Karara karşı davacılar vekili tarafından istinaf yoluna başvurulmuştur.
İSTİNAF NEDENLERİ : Davacılar vekili, mahkeme gerekçesinde davacı ve
davalı yan çalışmaları arasında bir bağlantı olduğunun, yani davalıların davacıların ürününü alıp kopya ettiklerini açıkça kabul edildiğini, bağlantı kuruluyor ise intihalin de oluşacağını, kaynak kodlarının farklı olması veya program mimarisinin farklılığı nedeniyle intihal bulunmadığının kabulünün hatalı olduğunu, müvekkillerinin fikrinin soyut olmadığını, aksi halde bitirme tezi olarak kabul edilmeyeceğini, hepsi dönem arkadaşı olan davalıların bizzat hocaları olan kişi de dahil olmak üzere söz konusu taklit işlemlerini sürdürdüklerini, taraflar arasındaki e-postaların mahkemece değerlendirilmediğini belirterek kararın kaldırılmasına karar verilmesini talep etmiştir.
GEREKÇE : Dava, FSEK kapsamında bilgisayar programına tecavüz nedeniyle maddi ve manevi tazminat istemine ilişkin olup, ilk derece mahkemesince yukarıda yazılı gerekçeyle davanın reddine karar verilmiştir.
Dairemizce HMK’nın 355. maddesi uyarınca istinaf nedenleriyle ve resen kamu düzenine ilişkin sebeplerle sınırlı olarak istinaf incelemesi yapılmıştır.
Davacı tarafça, davalılar ile birlikte makina mühendisliği bölümü bitirme tezi olarak hazırladıkları online tez çözme eğitim programını davalılar … ve …’in sadeci kendileri yapmış gibi sahiplendiklerini, kurulacak şirkette davacılara az hisse verdiklerini, şirketin kuruluş aşamasında müvekkillerinin dışarıda bırakıldığını, davalılar tarafından davacıların fikri mülkiyet haklarının ihlal edildiği iddia edilerek maddi ve manevi tazminatın davalılardan tahsili talep edilmiştir.
Fikir ve Sanat Eserleri Kanunu’nun 1/B maddesinde eser, sahibinin hususiyetini taşıyan ve ilim ve edebiyat, musiki, güzel sanatlar veya sinema eserleri olarak tanımlanmıştır. FSEK 2. maddesinde bilgisayar programları da ilim ve edebiyat eserleri arasında belirtilmiştir.
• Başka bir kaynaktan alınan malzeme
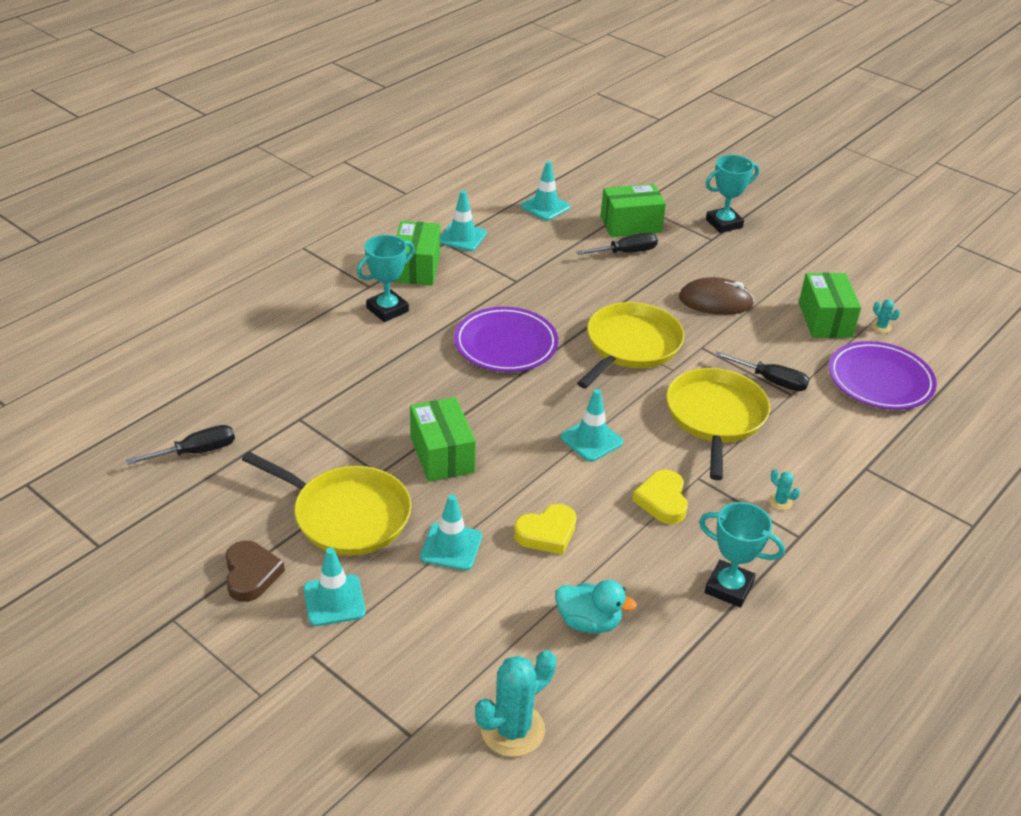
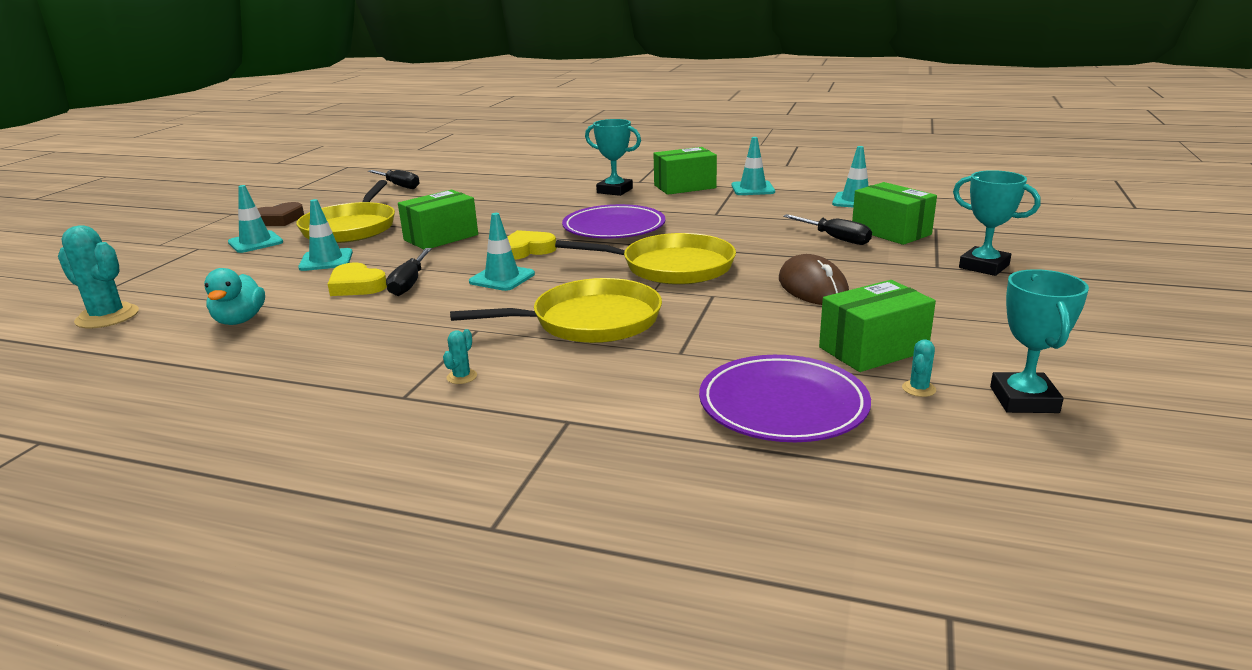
camera: 70 degrees right, 15 degrees down
(662, 500) = (428, 320): yellow heart -> yellow heart (526, 250)
(729, 587) = (301, 372): turquoise trophy -> turquoise trophy (1024, 400)
(770, 381) = (692, 338): black screwdriver -> black screwdriver (409, 283)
Her bilgisayar programı eser olmayıp, teknik incelemeyle eser olduğunun ortaya konulması gerekir.
İzmir Fikri ve Sınai Haklar Hukuk Mahkemesi’nin 2015/27 D.İş dosyasında davacılar tarafından tespit talep edilmiş olup, alınan bilirkişi raporunda davacıların birlikte geliştirdiklerini ifade ettikleri kaynak kodların ekran görüntüleriyle birlikte karşı tarafın şu an yayınlamakta olduğu “…” kodları ile karşılaştırıldığı, karşılaştırılan kodların farklı programlama dilleri kullanılarak yazıldığı, farklı veri tabanı sistemleri kullandığı ve farklı programlama mantığı içerdiğinin tespit edildiği, karşılaştırılan her iki proje içerisinde “…. “, “…. ” ve ortak veri tabanı sınıfları bulunduğu, “…. ” yarışmasının … projesine diğer rakiplerinden farklı olarak özgünlük kazandıran parça olduğu, bu nedenle www…com web sitesini oluşturan kodların tamamen değiştirildiği ve yeni bir yapı içerisinde baştan oluşturulduğu, ancak projenin içerisindeki yapılar detaylı incelendiğinde davalılara ait www…com web sitesinin içerisindeki yapıların, 2011 yılından önce geliştirilen ve davacıların da içerisinde bulunduğu … projesi içerisindeki yapılar olmadan baştan oluşturulamayacağı görüşü bildirilmiştir.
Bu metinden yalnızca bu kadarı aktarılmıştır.